At the same time, he hopes the delay in sending over the money “gives DCHA time to build capacity,” considering agency leaders said they would have trouble spending any additional money they received. White expects this stable funding source will also help make the agency more attractive as it recruits an executive director to replace Brenda Donald, who is retiring sometime in the next few weeks.

“If the best and the brightest don’t believe there is a path to succeed here, they won’t apply,” White says. “And we need serious talent in that agency.”

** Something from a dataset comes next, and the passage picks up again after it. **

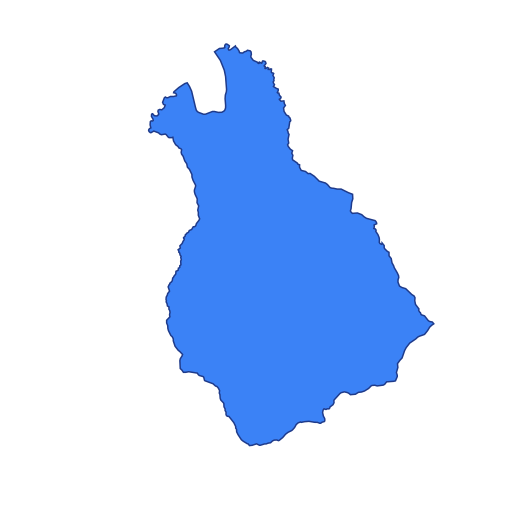 Chaguaní, Cundinamarca, Colombia (Mercator projection), rotated 51°
{"feature_id": "7082276B58224372670541", "entity_name": "Chaguaní", "entity_type": "district", "adm_level": 2, "iso_a3": "COL", "parent_name": "Colombia", "parent_adm1": "Cundinamarca", "projection": "mercator", "projection_center": [-74.667, 4.95], "detail": "fine", "context": "isolated", "style": "filled", "palette": "blue", "viewbox_px": 512, "rotation_deg": 51, "n_neighbors": 0, "source": "geoboundaries", "source_scale": "gbopen_adm2", "svg_char_len": 6087}
<svg xmlns="http://www.w3.org/2000/svg" viewBox="0 0 512 512"><g transform="rotate(51 256 256)"><path d="M389.6,383.0L391.9,382.5L396.4,380.9L397.2,380.3L399.2,380.4L400.7,378.1L402.3,373.8L405.3,372.4L405.9,371.5L407.4,367.7L408.4,366.4L409.1,364.3L410.3,362.2L410.1,359.6L410.5,357.8L412.1,355.6L413.6,354.8L413.9,354.0L413.9,349.5L413.1,345.2L413.2,342.0L414.1,338.2L414.1,337.0L413.6,334.0L412.3,330.8L412.2,328.2L413.0,325.9L413.7,325.6L415.4,322.4L417.8,318.9L422.1,315.1L423.9,313.0L426.1,311.7L426.7,310.9L426.7,309.4L427.7,306.9L426.9,305.8L425.5,304.9L422.9,304.4L419.6,302.8L418.0,300.9L417.6,299.3L419.3,298.2L419.6,296.8L420.6,295.6L420.8,295.0L419.9,293.4L420.0,289.7L419.1,287.7L417.3,286.4L417.0,285.7L415.7,277.4L415.8,275.9L417.2,272.8L419.7,270.9L421.3,270.2L423.2,269.9L426.0,265.7L426.4,262.2L428.1,259.6L429.2,256.6L429.8,251.8L429.4,248.2L429.6,247.3L431.2,245.0L433.2,243.6L436.4,238.4L436.7,236.8L436.0,233.7L440.0,227.9L440.8,226.2L438.6,222.1L437.6,221.3L434.9,220.2L431.9,215.9L428.7,213.8L427.6,209.8L427.2,206.7L423.0,200.0L421.7,196.9L420.4,191.3L421.0,184.0L420.8,181.5L421.1,179.7L422.9,174.7L422.9,173.8L421.9,169.4L420.6,165.8L420.4,163.0L420.6,160.5L418.3,160.5L416.1,162.3L414.5,162.8L408.6,162.7L405.7,164.5L405.2,164.5L403.5,163.9L402.8,164.1L401.2,163.9L400.5,163.7L399.7,162.7L394.0,162.5L390.7,160.8L388.5,158.7L386.6,158.3L383.9,159.2L375.6,160.2L372.2,162.5L369.7,163.4L365.6,162.1L363.8,160.5L362.6,158.6L361.0,157.6L357.9,156.8L352.0,155.9L350.3,155.2L346.9,154.6L343.0,152.5L339.6,152.5L336.8,150.3L335.1,151.0L331.2,151.4L330.3,151.2L328.5,149.8L325.2,149.8L325.9,150.4L325.9,151.1L324.3,151.8L323.0,151.6L320.7,149.6L319.1,148.7L316.2,147.8L312.2,147.4L311.5,146.4L310.2,146.2L308.8,147.1L307.8,145.7L306.2,144.7L306.9,141.9L305.8,141.3L304.4,141.1L303.4,141.2L296.3,146.4L293.7,147.3L290.4,147.8L286.4,150.1L283.5,154.3L281.4,154.5L280.4,154.3L278.9,152.2L274.6,148.0L272.5,144.8L268.8,142.1L264.8,144.4L257.6,147.7L255.2,150.7L252.3,153.0L251.0,154.4L249.4,155.4L245.4,155.5L243.0,156.1L237.6,159.8L230.8,160.5L225.9,162.0L224.7,163.7L221.5,164.3L217.9,167.0L214.4,166.3L212.5,164.7L211.2,165.6L209.8,165.4L204.3,167.0L202.8,166.2L201.0,164.0L198.6,163.5L197.2,161.3L194.6,162.1L191.1,162.0L189.4,161.4L188.8,159.5L185.4,157.6L182.3,153.8L180.7,153.6L179.3,152.8L177.5,152.3L177.3,150.1L172.9,145.3L172.9,144.3L172.4,143.6L169.9,142.7L168.7,142.9L167.7,142.6L165.6,143.7L161.3,143.2L158.3,141.4L157.5,138.4L155.5,138.1L153.0,136.7L151.5,139.1L149.1,139.4L148.8,139.1L149.1,137.8L148.3,136.5L145.8,136.6L143.8,135.7L143.0,136.5L142.4,136.6L141.4,134.6L140.3,133.7L138.5,134.7L135.3,135.8L134.5,133.8L132.6,133.6L131.5,133.1L131.1,131.7L129.9,131.0L129.0,129.7L126.3,129.2L125.3,127.4L124.7,127.5L123.5,128.4L122.7,128.4L120.5,126.3L119.9,126.6L119.8,127.8L118.7,129.0L118.1,127.9L116.6,128.5L116.4,130.5L115.9,130.9L114.7,129.7L113.8,130.1L113.4,130.0L112.7,127.1L111.3,126.5L110.5,126.5L108.7,127.8L108.7,128.4L109.7,130.2L109.3,130.6L107.5,131.2L107.4,131.7L108.2,132.3L108.1,132.7L107.4,133.1L106.4,132.9L102.2,135.0L98.6,134.9L97.4,134.2L96.4,132.7L94.3,131.4L92.9,131.4L90.7,133.2L90.8,134.6L90.0,136.5L89.9,138.6L88.0,140.6L87.5,140.8L86.2,140.2L83.1,139.8L80.9,140.2L79.8,139.8L79.6,146.0L79.1,147.4L78.4,147.5L77.4,147.1L76.7,145.3L75.9,144.4L73.5,145.0L72.4,145.8L72.3,146.6L72.6,147.5L73.3,148.4L74.2,148.8L74.4,149.3L73.7,150.9L71.7,153.8L71.2,159.7L81.6,160.6L91.6,163.7L97.4,166.7L108.1,174.1L109.8,175.8L111.6,178.5L114.4,181.1L119.8,184.8L121.7,186.4L122.9,188.2L123.2,189.7L122.8,192.1L120.7,194.9L117.5,197.4L116.3,198.9L114.0,206.0L112.9,207.5L108.5,210.1L106.9,210.7L105.0,210.6L102.2,209.4L87.4,202.3L82.4,201.0L78.1,200.5L77.2,202.8L76.5,210.0L76.7,216.4L77.3,217.3L78.8,216.1L79.3,216.0L80.9,216.4L81.4,217.1L80.1,219.8L78.2,222.1L77.5,225.0L76.7,225.9L75.4,226.4L75.4,227.7L77.8,231.9L80.0,232.5L81.6,231.6L83.0,233.9L83.1,237.2L81.5,238.6L81.1,240.2L82.0,241.3L84.2,242.1L84.7,242.6L84.9,244.5L84.3,245.5L83.0,246.7L80.4,246.8L80.1,247.1L80.2,248.0L81.7,249.4L84.8,249.9L86.0,250.6L86.0,251.4L85.0,252.4L85.1,253.6L87.5,255.8L90.3,257.1L90.0,258.5L90.2,259.6L90.8,260.4L92.0,260.8L93.6,260.5L94.1,259.9L94.6,256.8L99.0,254.2L100.7,254.0L102.2,253.2L104.1,249.8L105.1,249.4L108.4,249.4L109.3,249.1L111.0,247.0L111.4,245.9L114.7,247.7L119.0,248.4L121.7,247.7L123.6,247.9L125.3,246.9L126.6,246.9L128.3,248.9L130.0,249.7L132.8,249.9L137.2,251.5L140.8,251.8L143.8,253.4L146.8,253.2L152.3,254.5L154.4,256.1L157.6,257.3L163.0,258.4L164.0,259.3L166.0,262.4L167.4,263.5L169.7,264.5L174.6,265.7L177.5,268.3L181.0,269.0L183.7,272.4L185.9,273.4L188.0,275.2L191.7,276.4L192.4,278.0L193.3,281.9L194.6,283.8L194.6,285.2L193.8,286.4L194.9,289.3L194.2,291.8L195.1,293.6L194.7,295.4L195.1,296.3L194.9,297.3L196.1,298.9L196.1,300.7L196.7,301.1L197.6,301.0L198.1,301.6L198.7,303.5L199.8,305.5L200.2,308.8L202.2,309.8L202.1,312.6L203.9,313.0L204.5,313.6L205.6,313.4L207.5,314.4L209.1,314.4L209.8,315.4L211.9,316.4L212.5,317.7L215.6,319.9L215.6,321.4L216.8,322.3L216.9,323.1L216.6,323.9L218.1,325.6L217.5,327.8L219.5,329.7L220.1,332.6L220.6,333.4L220.7,334.6L222.5,336.6L223.0,338.3L222.8,339.0L223.0,340.2L223.6,340.8L223.6,341.5L224.7,343.7L228.9,345.3L229.6,348.3L230.6,349.6L231.4,351.6L233.2,353.3L234.4,353.8L235.1,354.7L237.0,355.1L239.1,356.3L240.8,355.7L242.6,357.2L243.9,357.3L245.6,358.2L247.3,360.2L249.1,361.2L249.7,365.9L251.8,367.6L254.5,368.4L256.9,370.1L258.9,371.0L264.2,372.2L265.9,371.9L268.3,372.4L269.9,373.7L275.2,375.7L280.6,375.8L281.8,375.4L286.3,375.0L287.2,376.5L288.2,379.5L289.4,381.0L295.8,385.7L297.9,385.4L300.7,385.6L302.1,383.9L303.6,381.1L310.1,375.3L311.8,375.5L313.1,375.3L316.4,373.0L317.3,372.9L320.3,374.3L320.8,374.2L328.2,369.8L331.6,369.3L332.7,368.5L334.8,368.4L337.7,369.0L339.4,370.8L340.9,371.2L344.1,373.4L345.8,374.0L349.6,373.7L350.5,373.9L353.1,375.8L355.3,376.2L356.7,377.3L358.4,377.5L360.4,379.1L361.6,379.4L362.6,379.0L363.7,378.0L371.5,378.1L375.7,379.1L377.0,380.1L378.4,380.2L380.5,381.7L383.6,382.4L389.6,383.0Z" fill="#3b82f6" stroke="#1e3a8a" stroke-width="1.5"/></g></svg>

The budget vote will likely take all day as the Council hashes out the deed tax issue and other, smaller matters. Other notable changes in the newest budget proposal include:

  • Mendelson sided with Pinto’s recommendation and agreed to include a measure that would restore funding for school resource officers. The Council voted just last year to reject a similar proposal from Mendelson and Bowser, but the composition of the body has changed since then, and the changing tenor of the crime debate in the city could sway lawmakers this time.
  • White managed to get $100,000 to fund a lower cap on rent increases at rent-controlled units. The Department of Housing and Community Development claims it needs the money to manage administrative costs associated with the change, a budget demand that scuttled his previous efforts to set a new cap. He’s proposed a ceiling of 6.9 percent increases for these apartments, but he says he’s still working out how to get that included in the budget. Some advocates have pressed for a lower, 5 percent cap, and suspect the votes may be there for a lower number. This is likely to emerge as an issue in the second vote on the budget on May 30.
  • Mendelson agreed to send another $15 million in funding for charter school teacher pay, since the sector has been agitating for raises that would match those won by the Washington Teachers’ Union for D.C. Public Schools teachers. The charters are still well short of that amount, a move that leaders in the sector have called a violation of D.C. funding parity laws. Mendelson also added $3.9 million to set up a pilot program for flexible teacher scheduling at a dozen schools, another key demand of education advocates.
  • On the Department of Forensic Sciences, Mendelson agreed with Bowser’s proposal to transfer its public health laboratory over to the Department of Health, but would not assent to transferring crime scene technicians at the lab over to the Metropolitan Police Department, a change that some feared would further erode the department’s independence from law enforcement. The Council chair also blocked the mayor’s efforts to move the crime lab back under her control instead of making it an independent entity, which would essentially reverse reform legislation the Council passed last year. However, that bill remains unfunded, so the process of making the lab independent will need to wait at least a year.
  • Speaking of legislation still waiting on funding, the budget includes money to help a series of measures go into effect, such as the bill giving voting rights to noncitizens, legislation to protect domestic workers, White’s bill to set new energy efficiency standards for government buildings, and a bill to seal records of people convicted of nonviolent crimes or marijuana possession. The budget also funds some bills that have yet to officially pass the Council, including White’s efforts to create a program for free master’s degrees in social work at the University of the District of Columbia and Ward 6 Councilmember Charles Allen’s bill to provide rebates for e-bike purchases.